As Harris and coauthors wrote in Current Opinion in Obstetrics and Gynecology in 2014: “Throughout the US history, the fertility and childbearing of poor women and women of color were not valued equally to those of affluent white women” [30]. While this truth is hard for most to hear, it is a needed voice as we make improvements to our health care system, at both the direct patient care and policy levels. We must make the connection and listen to the voices of the women we are seeking to help. Monroe discusses solutions in her article, “Perinatal Disparities and Solutions” [31]. She goes into depth about the racial disparities for women and babies and the need to build partnerships between all parties involved, mandate cultural competency training for medical staff, and increase access to doulas among other things to improve care for babies and women of color in our state [31]. By creating a health care system that embeds this type of continuous correction via quality improvement, policy changes, and training, we can take needed steps to improve the mortality and morbidity rates for the most vulnerable in our system.
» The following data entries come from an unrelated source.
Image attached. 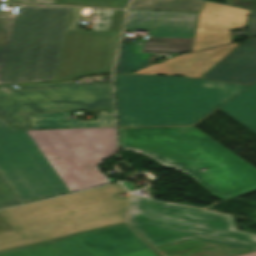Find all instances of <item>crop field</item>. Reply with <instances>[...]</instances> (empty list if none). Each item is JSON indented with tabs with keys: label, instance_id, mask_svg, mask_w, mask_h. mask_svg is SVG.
Instances as JSON below:
<instances>
[{
	"label": "crop field",
	"instance_id": "obj_28",
	"mask_svg": "<svg viewBox=\"0 0 256 256\" xmlns=\"http://www.w3.org/2000/svg\"><path fill=\"white\" fill-rule=\"evenodd\" d=\"M1 1V0H0Z\"/></svg>",
	"mask_w": 256,
	"mask_h": 256
},
{
	"label": "crop field",
	"instance_id": "obj_11",
	"mask_svg": "<svg viewBox=\"0 0 256 256\" xmlns=\"http://www.w3.org/2000/svg\"><path fill=\"white\" fill-rule=\"evenodd\" d=\"M248 40L211 70L204 79L253 84L256 82V12L249 16Z\"/></svg>",
	"mask_w": 256,
	"mask_h": 256
},
{
	"label": "crop field",
	"instance_id": "obj_15",
	"mask_svg": "<svg viewBox=\"0 0 256 256\" xmlns=\"http://www.w3.org/2000/svg\"><path fill=\"white\" fill-rule=\"evenodd\" d=\"M219 109L256 133V84Z\"/></svg>",
	"mask_w": 256,
	"mask_h": 256
},
{
	"label": "crop field",
	"instance_id": "obj_9",
	"mask_svg": "<svg viewBox=\"0 0 256 256\" xmlns=\"http://www.w3.org/2000/svg\"><path fill=\"white\" fill-rule=\"evenodd\" d=\"M124 13L115 10L110 32L68 30L56 81L111 73Z\"/></svg>",
	"mask_w": 256,
	"mask_h": 256
},
{
	"label": "crop field",
	"instance_id": "obj_5",
	"mask_svg": "<svg viewBox=\"0 0 256 256\" xmlns=\"http://www.w3.org/2000/svg\"><path fill=\"white\" fill-rule=\"evenodd\" d=\"M71 10L20 5L0 16V84L55 81Z\"/></svg>",
	"mask_w": 256,
	"mask_h": 256
},
{
	"label": "crop field",
	"instance_id": "obj_1",
	"mask_svg": "<svg viewBox=\"0 0 256 256\" xmlns=\"http://www.w3.org/2000/svg\"><path fill=\"white\" fill-rule=\"evenodd\" d=\"M10 125V124H9ZM0 118V172L23 203L108 184L114 127L15 130Z\"/></svg>",
	"mask_w": 256,
	"mask_h": 256
},
{
	"label": "crop field",
	"instance_id": "obj_4",
	"mask_svg": "<svg viewBox=\"0 0 256 256\" xmlns=\"http://www.w3.org/2000/svg\"><path fill=\"white\" fill-rule=\"evenodd\" d=\"M125 192L117 183L0 210L14 228L0 232V250L127 222L128 197L116 196Z\"/></svg>",
	"mask_w": 256,
	"mask_h": 256
},
{
	"label": "crop field",
	"instance_id": "obj_18",
	"mask_svg": "<svg viewBox=\"0 0 256 256\" xmlns=\"http://www.w3.org/2000/svg\"><path fill=\"white\" fill-rule=\"evenodd\" d=\"M232 42L229 30L197 27L192 51Z\"/></svg>",
	"mask_w": 256,
	"mask_h": 256
},
{
	"label": "crop field",
	"instance_id": "obj_20",
	"mask_svg": "<svg viewBox=\"0 0 256 256\" xmlns=\"http://www.w3.org/2000/svg\"><path fill=\"white\" fill-rule=\"evenodd\" d=\"M21 200L0 173V208L21 204Z\"/></svg>",
	"mask_w": 256,
	"mask_h": 256
},
{
	"label": "crop field",
	"instance_id": "obj_17",
	"mask_svg": "<svg viewBox=\"0 0 256 256\" xmlns=\"http://www.w3.org/2000/svg\"><path fill=\"white\" fill-rule=\"evenodd\" d=\"M202 4L199 0H132L129 8L199 12Z\"/></svg>",
	"mask_w": 256,
	"mask_h": 256
},
{
	"label": "crop field",
	"instance_id": "obj_6",
	"mask_svg": "<svg viewBox=\"0 0 256 256\" xmlns=\"http://www.w3.org/2000/svg\"><path fill=\"white\" fill-rule=\"evenodd\" d=\"M129 221L153 246L189 238L256 250V235L236 231L230 216L196 208L131 195Z\"/></svg>",
	"mask_w": 256,
	"mask_h": 256
},
{
	"label": "crop field",
	"instance_id": "obj_27",
	"mask_svg": "<svg viewBox=\"0 0 256 256\" xmlns=\"http://www.w3.org/2000/svg\"><path fill=\"white\" fill-rule=\"evenodd\" d=\"M241 256H256V252L245 254V255H241Z\"/></svg>",
	"mask_w": 256,
	"mask_h": 256
},
{
	"label": "crop field",
	"instance_id": "obj_19",
	"mask_svg": "<svg viewBox=\"0 0 256 256\" xmlns=\"http://www.w3.org/2000/svg\"><path fill=\"white\" fill-rule=\"evenodd\" d=\"M58 5L126 8L129 0H55Z\"/></svg>",
	"mask_w": 256,
	"mask_h": 256
},
{
	"label": "crop field",
	"instance_id": "obj_21",
	"mask_svg": "<svg viewBox=\"0 0 256 256\" xmlns=\"http://www.w3.org/2000/svg\"><path fill=\"white\" fill-rule=\"evenodd\" d=\"M231 5L256 9V0H227Z\"/></svg>",
	"mask_w": 256,
	"mask_h": 256
},
{
	"label": "crop field",
	"instance_id": "obj_24",
	"mask_svg": "<svg viewBox=\"0 0 256 256\" xmlns=\"http://www.w3.org/2000/svg\"><path fill=\"white\" fill-rule=\"evenodd\" d=\"M12 227L8 222L0 215V231L11 229Z\"/></svg>",
	"mask_w": 256,
	"mask_h": 256
},
{
	"label": "crop field",
	"instance_id": "obj_25",
	"mask_svg": "<svg viewBox=\"0 0 256 256\" xmlns=\"http://www.w3.org/2000/svg\"><path fill=\"white\" fill-rule=\"evenodd\" d=\"M102 111H107V113H113V108L102 109V110H91V111H86V112L87 113H102Z\"/></svg>",
	"mask_w": 256,
	"mask_h": 256
},
{
	"label": "crop field",
	"instance_id": "obj_8",
	"mask_svg": "<svg viewBox=\"0 0 256 256\" xmlns=\"http://www.w3.org/2000/svg\"><path fill=\"white\" fill-rule=\"evenodd\" d=\"M149 248L122 224L1 252L0 256H120Z\"/></svg>",
	"mask_w": 256,
	"mask_h": 256
},
{
	"label": "crop field",
	"instance_id": "obj_3",
	"mask_svg": "<svg viewBox=\"0 0 256 256\" xmlns=\"http://www.w3.org/2000/svg\"><path fill=\"white\" fill-rule=\"evenodd\" d=\"M246 87L188 78L115 76L118 126L191 125Z\"/></svg>",
	"mask_w": 256,
	"mask_h": 256
},
{
	"label": "crop field",
	"instance_id": "obj_16",
	"mask_svg": "<svg viewBox=\"0 0 256 256\" xmlns=\"http://www.w3.org/2000/svg\"><path fill=\"white\" fill-rule=\"evenodd\" d=\"M141 42L122 43L116 73L137 71L149 65V54L139 52Z\"/></svg>",
	"mask_w": 256,
	"mask_h": 256
},
{
	"label": "crop field",
	"instance_id": "obj_22",
	"mask_svg": "<svg viewBox=\"0 0 256 256\" xmlns=\"http://www.w3.org/2000/svg\"><path fill=\"white\" fill-rule=\"evenodd\" d=\"M8 2L19 3H43V4H56L54 0H7Z\"/></svg>",
	"mask_w": 256,
	"mask_h": 256
},
{
	"label": "crop field",
	"instance_id": "obj_14",
	"mask_svg": "<svg viewBox=\"0 0 256 256\" xmlns=\"http://www.w3.org/2000/svg\"><path fill=\"white\" fill-rule=\"evenodd\" d=\"M71 112L31 115L33 129L115 126L114 115H99L96 121L70 120Z\"/></svg>",
	"mask_w": 256,
	"mask_h": 256
},
{
	"label": "crop field",
	"instance_id": "obj_26",
	"mask_svg": "<svg viewBox=\"0 0 256 256\" xmlns=\"http://www.w3.org/2000/svg\"><path fill=\"white\" fill-rule=\"evenodd\" d=\"M124 186H125V188L127 189V190H132V189H134L130 184H128L127 182H124V183H122Z\"/></svg>",
	"mask_w": 256,
	"mask_h": 256
},
{
	"label": "crop field",
	"instance_id": "obj_10",
	"mask_svg": "<svg viewBox=\"0 0 256 256\" xmlns=\"http://www.w3.org/2000/svg\"><path fill=\"white\" fill-rule=\"evenodd\" d=\"M197 13L131 10L125 31L149 29L150 37L143 43V52H188Z\"/></svg>",
	"mask_w": 256,
	"mask_h": 256
},
{
	"label": "crop field",
	"instance_id": "obj_12",
	"mask_svg": "<svg viewBox=\"0 0 256 256\" xmlns=\"http://www.w3.org/2000/svg\"><path fill=\"white\" fill-rule=\"evenodd\" d=\"M238 44H229L210 48L204 53H188L165 60L161 64H154L137 72L174 74L200 77L204 72L214 66Z\"/></svg>",
	"mask_w": 256,
	"mask_h": 256
},
{
	"label": "crop field",
	"instance_id": "obj_2",
	"mask_svg": "<svg viewBox=\"0 0 256 256\" xmlns=\"http://www.w3.org/2000/svg\"><path fill=\"white\" fill-rule=\"evenodd\" d=\"M119 143L188 174L219 199L256 189V169L194 127L119 128Z\"/></svg>",
	"mask_w": 256,
	"mask_h": 256
},
{
	"label": "crop field",
	"instance_id": "obj_7",
	"mask_svg": "<svg viewBox=\"0 0 256 256\" xmlns=\"http://www.w3.org/2000/svg\"><path fill=\"white\" fill-rule=\"evenodd\" d=\"M0 86V115L18 129H32L30 114L113 107L111 83Z\"/></svg>",
	"mask_w": 256,
	"mask_h": 256
},
{
	"label": "crop field",
	"instance_id": "obj_23",
	"mask_svg": "<svg viewBox=\"0 0 256 256\" xmlns=\"http://www.w3.org/2000/svg\"><path fill=\"white\" fill-rule=\"evenodd\" d=\"M125 256H158L152 249L125 255Z\"/></svg>",
	"mask_w": 256,
	"mask_h": 256
},
{
	"label": "crop field",
	"instance_id": "obj_13",
	"mask_svg": "<svg viewBox=\"0 0 256 256\" xmlns=\"http://www.w3.org/2000/svg\"><path fill=\"white\" fill-rule=\"evenodd\" d=\"M249 11L205 2L197 26L238 29Z\"/></svg>",
	"mask_w": 256,
	"mask_h": 256
}]
</instances>
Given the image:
As is emphasized throughout this issue, it is imperative that we in North Carolina improve maternal and infant health outcomes and maintain a clear focus on equity in order to do so. We must build on the momentum provided by our partners and perinatal leaders in the state, align our efforts through our strategic plans, and come together in a multisector response to improve a comprehensive, quality, and universal perinatal system of risk-appropriate care to meet the needs of all infants and mothers, including the most vulnerable. This effort is evidenced by the work and the recommendations from the NCIOM Perinatal System of Care Task Force. Task force members worked together to ensure that the voice of the woman and family was at the center, in addition to supporting recommendations that are evidence-based and have been shown to make a difference [6]. As North Carolina enters this time of Medicaid transformation, we should maintain the vision of delivering health with an innovative, whole-person-centered health care systems approach. We must do this by addressing both medical and non-medical drivers of health and demanding equity to make the crucial investment in the well-being of North Carolina mothers, infants, and families, thus impacting generations ahead.
Acknowledgments
Potential conflicts of interest. The authors have no relevant conflicts of interest.